Two of César Franck’s lesser-known works are included – both somewhat inflated and over-dramatic. His Le Chasseur Maudit begins with hunting horns echoing across the soundstage and Sabbath church bells tolling mournfully. The Huntsman, a Rhenish count, ignores their peals and persists with the chase and it is Satan who then hunts him through eternity. All this is vividly, melodramatically evoked in Franck’s tone poem. Wolff’s vividly nuanced reading really thrills, his pounding rhythms tense and taut. As antidote to the horrors of the Accursed Huntsman, Franck’s Rédemption – morceau symphonique is a liturgical piece, the second part of what was a lengthy oratorio, Rédemption composed 1871-2 which was not a success. This purely orchestral second movement is all that is remembered today. It is a devotional piece - serene and ecstatic, solemn and magisterial.
Lalo’s Rapsodie norvégienne followed on from his Fantasie norvégienne which had been scored for violin and orchestra after meeting the Norwegian violinist and composer, Johan Svendsen. The Rapsodie shared some material with the Fantasie but had new themes too. The music is very pleasant and has some striking orchestral effects to heighten the pastoral atmosphere of the opening Andantino-Allegretto. The Presto second section is a wild dance. Wolff’s reading is very atmospheric and involving. Lalo’s entrancing Scherzo - worth the price of this collection alone - is music taken at the gallop with a pause for a pizzicato melody; a romantic interlude to the hunt in some woodland glade? This Scherzo is an orchestration of the second movement of his Piano Trio No. 3.

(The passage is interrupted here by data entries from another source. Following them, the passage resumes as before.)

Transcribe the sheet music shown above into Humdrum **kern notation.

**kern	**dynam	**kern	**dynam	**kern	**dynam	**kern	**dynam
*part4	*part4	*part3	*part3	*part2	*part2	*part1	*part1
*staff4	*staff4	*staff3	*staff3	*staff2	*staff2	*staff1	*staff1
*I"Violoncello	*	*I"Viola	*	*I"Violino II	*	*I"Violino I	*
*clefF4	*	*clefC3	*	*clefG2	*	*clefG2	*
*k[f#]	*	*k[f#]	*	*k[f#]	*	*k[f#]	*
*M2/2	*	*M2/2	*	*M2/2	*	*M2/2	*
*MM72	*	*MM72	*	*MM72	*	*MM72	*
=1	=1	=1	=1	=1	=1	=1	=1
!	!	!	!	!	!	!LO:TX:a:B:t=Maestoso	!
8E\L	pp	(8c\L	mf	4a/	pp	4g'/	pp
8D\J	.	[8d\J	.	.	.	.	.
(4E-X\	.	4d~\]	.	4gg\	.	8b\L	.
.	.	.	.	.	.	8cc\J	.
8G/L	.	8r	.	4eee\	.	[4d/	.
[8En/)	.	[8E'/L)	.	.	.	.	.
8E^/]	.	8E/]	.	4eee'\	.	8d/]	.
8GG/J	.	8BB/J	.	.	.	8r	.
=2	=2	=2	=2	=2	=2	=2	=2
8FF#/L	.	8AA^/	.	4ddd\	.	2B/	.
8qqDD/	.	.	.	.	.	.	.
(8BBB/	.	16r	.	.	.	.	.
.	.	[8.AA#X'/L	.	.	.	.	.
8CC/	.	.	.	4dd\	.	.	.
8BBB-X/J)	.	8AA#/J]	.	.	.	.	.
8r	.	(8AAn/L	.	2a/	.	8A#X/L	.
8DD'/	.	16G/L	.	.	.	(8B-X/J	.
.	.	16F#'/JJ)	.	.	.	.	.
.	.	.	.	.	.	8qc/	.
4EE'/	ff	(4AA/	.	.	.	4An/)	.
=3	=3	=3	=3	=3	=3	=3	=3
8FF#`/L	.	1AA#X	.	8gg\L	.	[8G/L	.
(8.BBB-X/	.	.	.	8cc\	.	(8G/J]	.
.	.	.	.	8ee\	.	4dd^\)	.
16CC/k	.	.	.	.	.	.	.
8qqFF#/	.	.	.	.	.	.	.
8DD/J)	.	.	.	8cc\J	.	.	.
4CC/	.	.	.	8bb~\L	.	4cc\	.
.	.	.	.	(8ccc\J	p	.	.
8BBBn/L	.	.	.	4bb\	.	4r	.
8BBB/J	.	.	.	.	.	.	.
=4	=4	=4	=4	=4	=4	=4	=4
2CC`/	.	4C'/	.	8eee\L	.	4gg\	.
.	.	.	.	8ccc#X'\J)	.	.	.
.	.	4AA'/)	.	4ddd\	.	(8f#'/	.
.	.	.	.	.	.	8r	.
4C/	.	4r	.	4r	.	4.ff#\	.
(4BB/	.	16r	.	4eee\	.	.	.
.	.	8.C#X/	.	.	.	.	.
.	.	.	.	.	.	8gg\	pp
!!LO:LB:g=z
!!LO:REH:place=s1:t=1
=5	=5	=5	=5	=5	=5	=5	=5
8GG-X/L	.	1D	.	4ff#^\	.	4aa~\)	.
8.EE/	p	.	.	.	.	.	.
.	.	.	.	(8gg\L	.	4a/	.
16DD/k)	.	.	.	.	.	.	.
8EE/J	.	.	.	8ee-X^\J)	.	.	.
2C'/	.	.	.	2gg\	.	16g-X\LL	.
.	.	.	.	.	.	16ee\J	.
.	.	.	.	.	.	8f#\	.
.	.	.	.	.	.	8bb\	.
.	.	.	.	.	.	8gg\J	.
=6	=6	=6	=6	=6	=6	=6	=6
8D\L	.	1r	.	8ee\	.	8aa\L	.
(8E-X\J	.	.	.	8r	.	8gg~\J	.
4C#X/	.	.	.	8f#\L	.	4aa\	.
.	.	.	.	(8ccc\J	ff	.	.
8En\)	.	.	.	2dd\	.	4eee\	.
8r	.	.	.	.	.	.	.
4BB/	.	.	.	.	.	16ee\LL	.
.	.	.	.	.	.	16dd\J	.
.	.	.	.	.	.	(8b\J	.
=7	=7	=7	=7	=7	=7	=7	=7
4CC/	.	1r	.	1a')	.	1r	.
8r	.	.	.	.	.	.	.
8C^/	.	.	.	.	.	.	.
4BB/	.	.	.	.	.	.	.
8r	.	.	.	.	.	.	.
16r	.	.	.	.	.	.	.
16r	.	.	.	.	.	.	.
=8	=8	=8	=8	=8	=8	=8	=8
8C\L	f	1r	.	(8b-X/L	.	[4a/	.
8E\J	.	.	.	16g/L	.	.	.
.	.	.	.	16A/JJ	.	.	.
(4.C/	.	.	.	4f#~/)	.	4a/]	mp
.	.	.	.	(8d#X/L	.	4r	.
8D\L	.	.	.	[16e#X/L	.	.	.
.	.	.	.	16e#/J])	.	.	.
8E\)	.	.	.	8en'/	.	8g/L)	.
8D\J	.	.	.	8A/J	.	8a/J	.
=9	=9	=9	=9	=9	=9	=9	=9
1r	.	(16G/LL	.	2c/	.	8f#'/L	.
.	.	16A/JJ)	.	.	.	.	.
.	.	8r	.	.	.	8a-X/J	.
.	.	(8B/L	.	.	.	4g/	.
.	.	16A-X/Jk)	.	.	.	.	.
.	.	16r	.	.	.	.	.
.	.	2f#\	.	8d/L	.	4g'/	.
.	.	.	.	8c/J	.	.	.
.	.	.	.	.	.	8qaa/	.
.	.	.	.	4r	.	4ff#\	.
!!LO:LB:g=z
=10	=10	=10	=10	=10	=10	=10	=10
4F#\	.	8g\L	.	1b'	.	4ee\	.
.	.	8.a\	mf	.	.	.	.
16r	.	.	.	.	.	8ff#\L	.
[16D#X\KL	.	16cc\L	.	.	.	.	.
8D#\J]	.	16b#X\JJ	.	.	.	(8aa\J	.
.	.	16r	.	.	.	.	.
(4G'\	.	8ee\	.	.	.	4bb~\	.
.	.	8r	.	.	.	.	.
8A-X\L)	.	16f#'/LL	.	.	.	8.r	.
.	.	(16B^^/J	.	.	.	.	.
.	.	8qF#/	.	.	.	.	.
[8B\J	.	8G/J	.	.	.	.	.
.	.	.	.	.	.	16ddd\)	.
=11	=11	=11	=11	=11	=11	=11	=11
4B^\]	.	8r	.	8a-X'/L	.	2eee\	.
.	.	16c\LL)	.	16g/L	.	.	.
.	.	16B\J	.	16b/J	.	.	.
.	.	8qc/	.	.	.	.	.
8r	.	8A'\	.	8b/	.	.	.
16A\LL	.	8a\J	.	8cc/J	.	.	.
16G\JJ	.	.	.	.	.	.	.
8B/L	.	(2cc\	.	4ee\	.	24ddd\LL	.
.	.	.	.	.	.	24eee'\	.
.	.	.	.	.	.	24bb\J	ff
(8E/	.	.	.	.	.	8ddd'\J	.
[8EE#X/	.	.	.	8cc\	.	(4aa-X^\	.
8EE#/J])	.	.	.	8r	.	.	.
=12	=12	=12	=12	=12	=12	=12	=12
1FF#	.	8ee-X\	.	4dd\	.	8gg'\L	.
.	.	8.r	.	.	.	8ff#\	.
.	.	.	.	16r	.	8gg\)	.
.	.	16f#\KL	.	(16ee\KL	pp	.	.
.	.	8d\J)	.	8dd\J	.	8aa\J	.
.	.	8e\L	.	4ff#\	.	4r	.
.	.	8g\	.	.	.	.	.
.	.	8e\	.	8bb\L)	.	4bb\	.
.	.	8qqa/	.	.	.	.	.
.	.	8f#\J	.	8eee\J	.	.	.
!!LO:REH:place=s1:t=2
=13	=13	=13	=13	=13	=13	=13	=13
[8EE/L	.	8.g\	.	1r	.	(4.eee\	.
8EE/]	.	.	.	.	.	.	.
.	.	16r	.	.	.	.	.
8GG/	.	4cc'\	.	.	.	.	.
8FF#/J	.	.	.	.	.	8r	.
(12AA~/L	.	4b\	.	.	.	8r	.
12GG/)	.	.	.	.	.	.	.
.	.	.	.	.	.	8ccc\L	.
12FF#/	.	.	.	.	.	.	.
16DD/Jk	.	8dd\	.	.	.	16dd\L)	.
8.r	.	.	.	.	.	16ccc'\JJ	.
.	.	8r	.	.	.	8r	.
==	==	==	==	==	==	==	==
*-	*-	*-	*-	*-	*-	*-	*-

The main work in the section of this CD, devoted to the music of Édouard Lalo, is the overture to his opera, Le Roi d’Ys. It’s in mono sound. The jealous Margared, daughter of the King of Ys conspires to open the flood-gates of the city during the marriage of her beloved knight Mylio to her sister Rozenn. Repenting at the last moment, Margared throws herself into the ocean, calming its waves with her sacrifice. All this drama; its pomp and majesty, jealousy and sacrifice is reflected in the tumult of the music. Occasional sour notes here and elsewhere in this collection from idiosyncratic French brass might momentarily disconcert.
A generally pleasing concert of less well-known or forgotten French music performed in style by Wolff - a master of the genre.